## PAGE TEXT
####
CreateFuncBoxPlot(fpcaObjFlies, xlab = 'Days', ylab = '# of eggs laid', optns = list(K =3, variant='bagplot'))
Functional data lend themselves naturally to questions about their rate
of change; their derivatives. As mentioned previously using
fdapace
one can generate estimates of the sample’s
derivatives ( fitted.FPCA
) or the derivatives of
the principal modes of variation (FPCAder
). In all
cases, one defines a derOptns
list of options to
control the derivation parameters. Getting derivatives is obtained by
using a local linear smoother as above.
####
## SUPPLIED INFORMATION
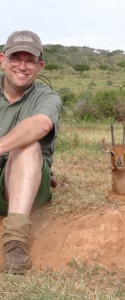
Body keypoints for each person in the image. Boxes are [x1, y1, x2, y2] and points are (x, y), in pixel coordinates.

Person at [0, 30, 62, 274]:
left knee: (27, 146)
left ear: (40, 66)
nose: (22, 66)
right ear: (3, 59)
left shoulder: (47, 97)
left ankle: (15, 242)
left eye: (30, 61)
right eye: (16, 58)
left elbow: (41, 125)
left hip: (28, 184)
####
## WHAT YOU SHOULD DO
Reproduce word for word the part of the fdapace derivatives text from "CreateFuncBoxPlot(fpcaObjFlies, xlab = 'Days', ylab" to "smoother as above.".

## TASK OUTPUT
CreateFuncBoxPlot(fpcaObjFlies, xlab = 'Days', ylab = '# of eggs laid', optns = list(K =3, variant='bagplot'))
Functional data lend themselves naturally to questions about their rate
of change; their derivatives. As mentioned previously using
fdapace
one can generate estimates of the sample’s
derivatives ( fitted.FPCA
) or the derivatives of
the principal modes of variation (FPCAder
). In all
cases, one defines a derOptns
list of options to
control the derivation parameters. Getting derivatives is obtained by
using a local linear smoother as above.